Sekarang aku seperti zombie. Masa depan cemerlang yang dulu penuh harapan kini terasa hitam kelam. Sejak kapan? Sejak kapan semua jadi begini?
Padahal dulu aku percaya bahwa aku adalah orang spesial yang berbakat dalam menulis dan bisa mengendalikan orang lain sesukaku. Kenapa aku bisa berakhir begini? Harusnya, saat ini aku yang bermain-main dengan nasib Eiji—yang lebih berbakat dariku.
Sejak kapan aku menjadi pecundang seperti ini?
Sejak kapan aku mulai sadar telah kalah?
Sejak kapan aku menyerah mengejar Aono Eiji?
Percakapan tadi telah membuka kembali luka lama dan membuatnya berdarah tanpa henti.
Kecemasan, iri, dan rasa minder. Hatiku benar-benar porak-poranda.
Tiba-tiba terdengar suara pintu UKS dibuka.
Yang masuk ada dua orang—Bu Mitsui dan... wali kelas Eiji, Pak Takayanagi.
Guru yang bisa dibilang menjadi pihak penanggung jawab atas kasus perundungan ini. Artinya, dia adalah musuhku.
Aku sedang kesal. Pas banget, pikirku.
“Maaf, Tachibana. Kalau kamu masih merasa tidak enak badan, tidak apa-apa kalau mau istirahat dulu... Tapi ada sedikit hal yang ingin kutanyakan. Bisa kuambil waktumu sebentar?”
“Tidak apa-apa. Di sini saja, ya?”
“Tentu. Jawablah sambil tetap berbaring santai.”
Sampai di sini, percakapan masih wajar. Tapi aku tidak mau dia yang memegang kendali. Jadi, aku yang duluan mengambil inisiatif.
“Tidak apa-apa, Pak. Dan saya juga sudah dengar dari anak-anak klub. Katanya Bapak sedang mencurigai kami sebagai pelaku, ya? Siapa pun yang Bapak tanya jawabannya pasti sama. Kami juga tidak tahu kenapa barang-barang Eiji-kun bisa hilang dari ruang klub.

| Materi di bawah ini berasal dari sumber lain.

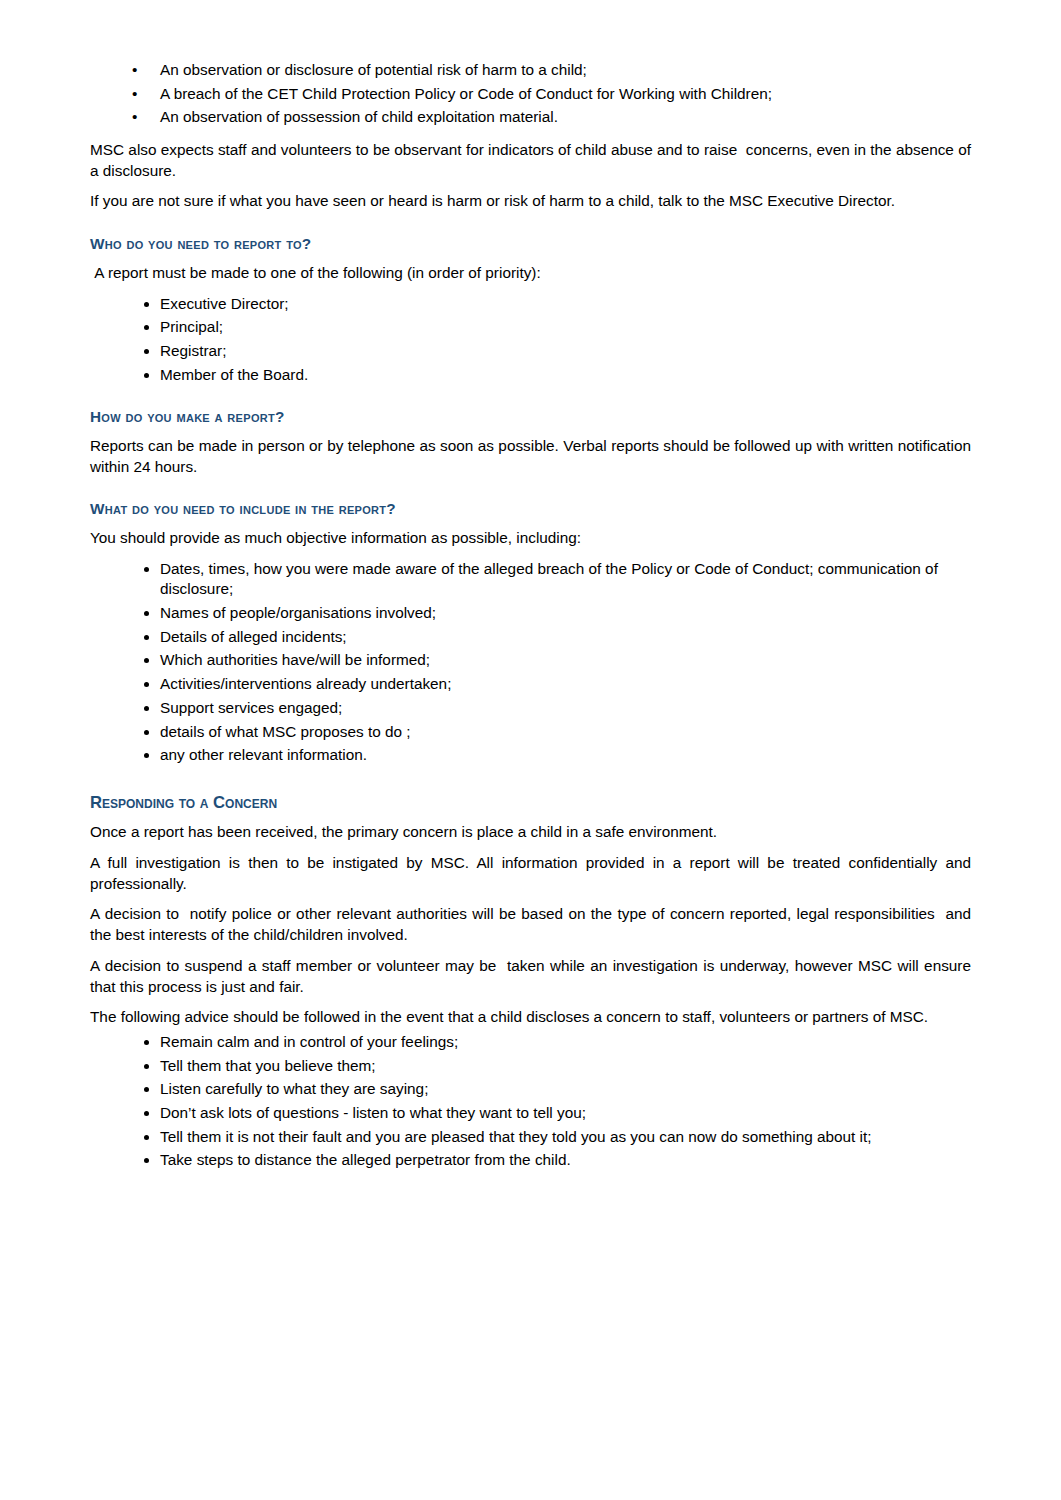An observation or disclosure of potential risk of harm to a child;
A breach of the CET Child Protection Policy or Code of Conduct for Working with Children;
An observation of possession of child exploitation material.
MSC also expects staff and volunteers to be observant for indicators of child abuse and to raise concerns, even in the absence of a disclosure.
If you are not sure if what you have seen or heard is harm or risk of harm to a child, talk to the MSC Executive Director.
Who do you need to report to?
A report must be made to one of the following (in order of priority):
Executive Director;
Principal;
Registrar;
Member of the Board.
How do you make a report?
Reports can be made in person or by telephone as soon as possible. Verbal reports should be followed up with written notification within 24 hours.
What do you need to include in the report?
You should provide as much objective information as possible, including:
Dates, times, how you were made aware of the alleged breach of the Policy or Code of Conduct; communication of disclosure;
Names of people/organisations involved;
Details of alleged incidents;
Which authorities have/will be informed;
Activities/interventions already undertaken;
Support services engaged;
details of what MSC proposes to do ;
any other relevant information.
Responding to a Concern
Once a report has been received, the primary concern is place a child in a safe environment.
A full investigation is then to be instigated by MSC. All information provided in a report will be treated confidentially and professionally.
A decision to notify police or other relevant authorities will be based on the type of concern reported, legal responsibilities and the best interests of the child/children involved.
A decision to suspend a staff member or volunteer may be taken while an investigation is underway, however MSC will ensure that this process is just and fair.
The following advice should be followed in the event that a child discloses a concern to staff, volunteers or partners of MSC.
Remain calm and in control of your feelings;
Tell them that you believe them;
Listen carefully to what they are saying;
Don’t ask lots of questions - listen to what they want to tell you;
Tell them it is not their fault and you are pleased that they told you as you can now do something about it;
Take steps to distance the alleged perpetrator from the child.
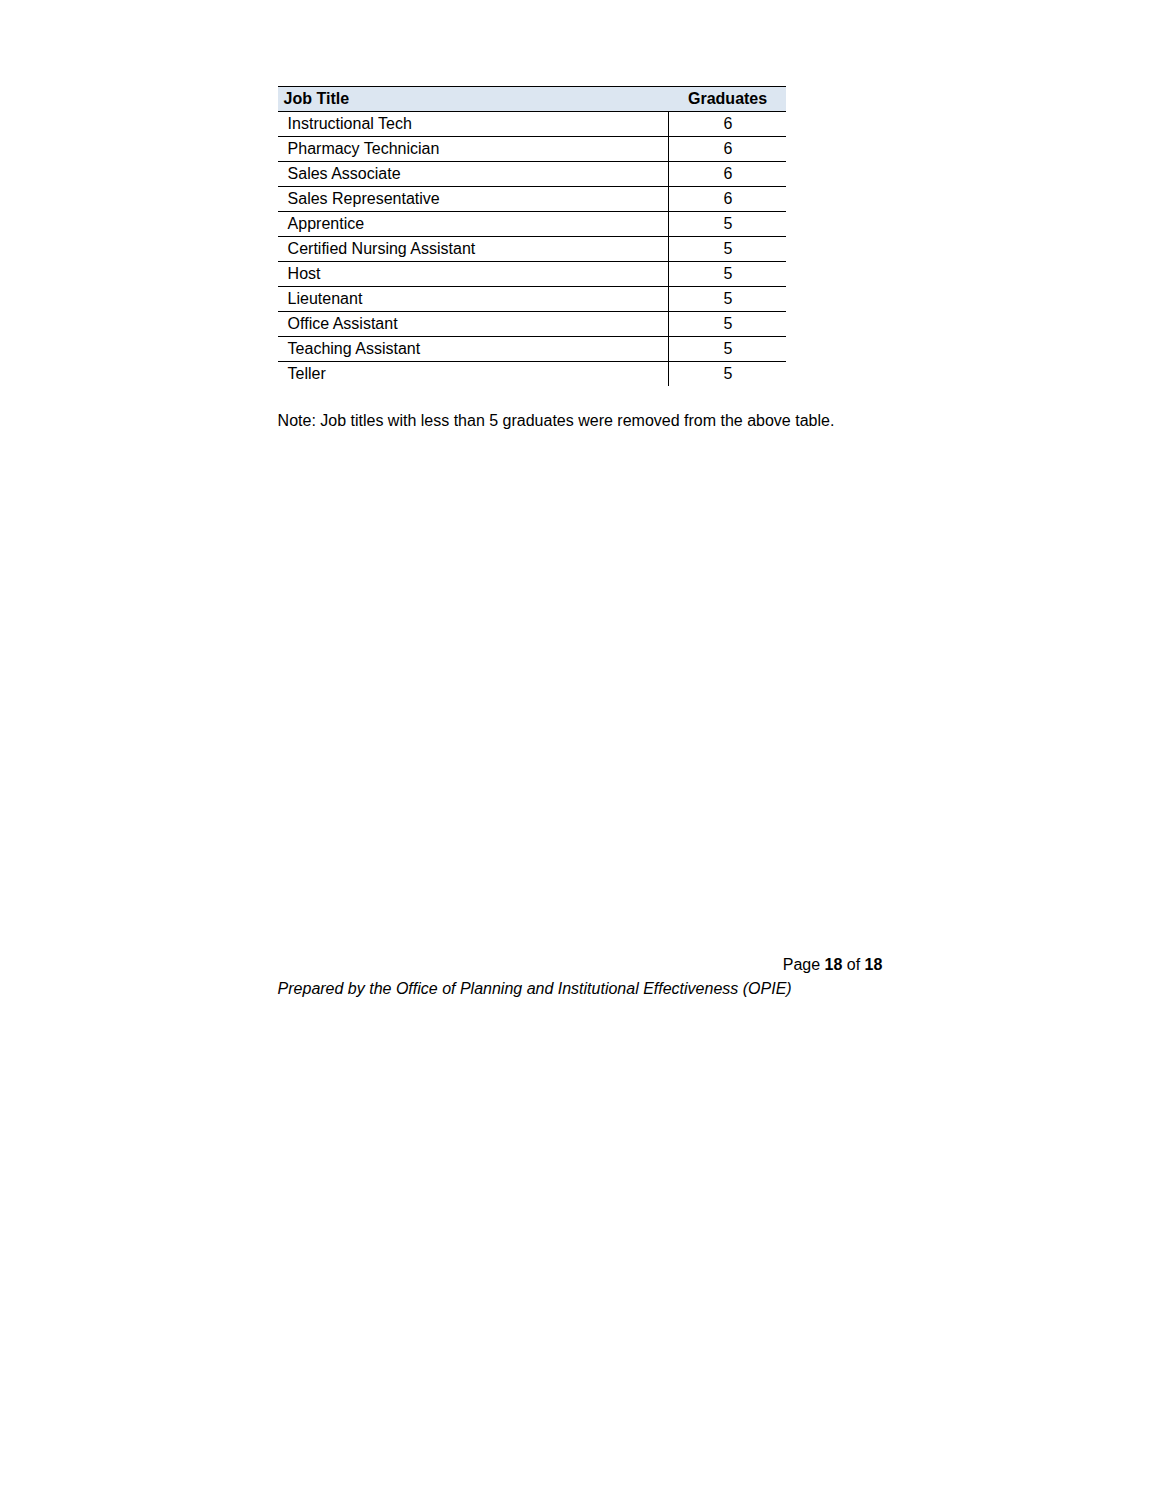| Job Title | Graduates |
| --- | --- |
| Instructional Tech | 6 |
| Pharmacy Technician | 6 |
| Sales Associate | 6 |
| Sales Representative | 6 |
| Apprentice | 5 |
| Certified Nursing Assistant | 5 |
| Host | 5 |
| Lieutenant | 5 |
| Office Assistant | 5 |
| Teaching Assistant | 5 |
| Teller | 5 |
Note: Job titles with less than 5 graduates were removed from the above table.
Page 18 of 18
Prepared by the Office of Planning and Institutional Effectiveness (OPIE)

Memang, kami menyesal karena sempat percaya pada rumor dan berkata kasar padanya, tapi itu saja.”
Nada bicaraku seolah berkata: “Sudahi saja semua ini.”
Dia hanya tersenyum kecut menanggapinya.
“Begitu, ya. Tapi karena ini hal penting, saya tetap harus menanyai semua yang terkait. Maaf, ya. Tolong bantu saya.”
Jadi begitu cara dia memperdaya klub sepak bola. Wajahnya terlihat ramah dan tanpa niat jahat, tapi diam-diam dia penuh perhitungan.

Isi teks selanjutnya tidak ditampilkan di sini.